Receive the following error when I run your code: Error in 2:(n_cols + 1) : NA/NaN argument
RLave about 5 years

I don't have this error, have you tried it on my example data? If your "UniqueNumber" column is named differently you need to change this part x$UniqueNumber accordingly.
statsguyz about 5 years

Thanks. I my data had a missing column so the code crashed. Went back and fixed the issue, it works!
statsguyz about 5 years

Edit: Looks like few subjects didn't have UniqueValues. Need to check this. Everything is working well!
statsguyz about 5 years

Is there a way to modify this to deal with missing values? Also, is it possible to calculate the mean with a denominator taking in to account the missing values?
David Arenburg about 5 years

What do you mean by missing values? NAs in the Value column?

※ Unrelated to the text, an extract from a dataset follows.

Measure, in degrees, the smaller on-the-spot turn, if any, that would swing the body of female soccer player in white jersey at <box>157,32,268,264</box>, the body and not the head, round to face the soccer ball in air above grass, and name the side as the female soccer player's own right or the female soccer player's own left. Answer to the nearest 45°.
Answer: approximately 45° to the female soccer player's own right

Just add na.rm = TRUE to the functions, e.g. summarise(Mean = mean(value, na.rm = TRUE), Total = sum(value, na.rm = TRUE)). Not sure I understand your second question. Can you please show an example with desired output?
statsguyz about 5 years

Oh ok, that's what I thought. And if I wanted to modify the "Mean" column to modify the denominator of the mean function by +1 or -1, is that possible?
David Arenburg about 5 years

I'm not sure I understand what you mean but you could do summarise(Total = sum(value, na.rm = TRUE), Mean = Total / n())
statsguyz about 5 years

Can you modify the denominator of the 'mean' function so that it divides by 1 less? I need to include the first value (i.e. Value1), but it's a starting point. So I would like to divide by one less in each instance (while still removing the NAs).
David Arenburg about 5 years

How exactly does this gives the correct results? That gives me wrong results when I insert random NAs into the data. For example, try inserting NA into Value1 into the first row.
RLave about 5 years

@statsguyz yes you can, you can do whatever you want inside the function, just change mean() with whatever you like, I'll update with an example.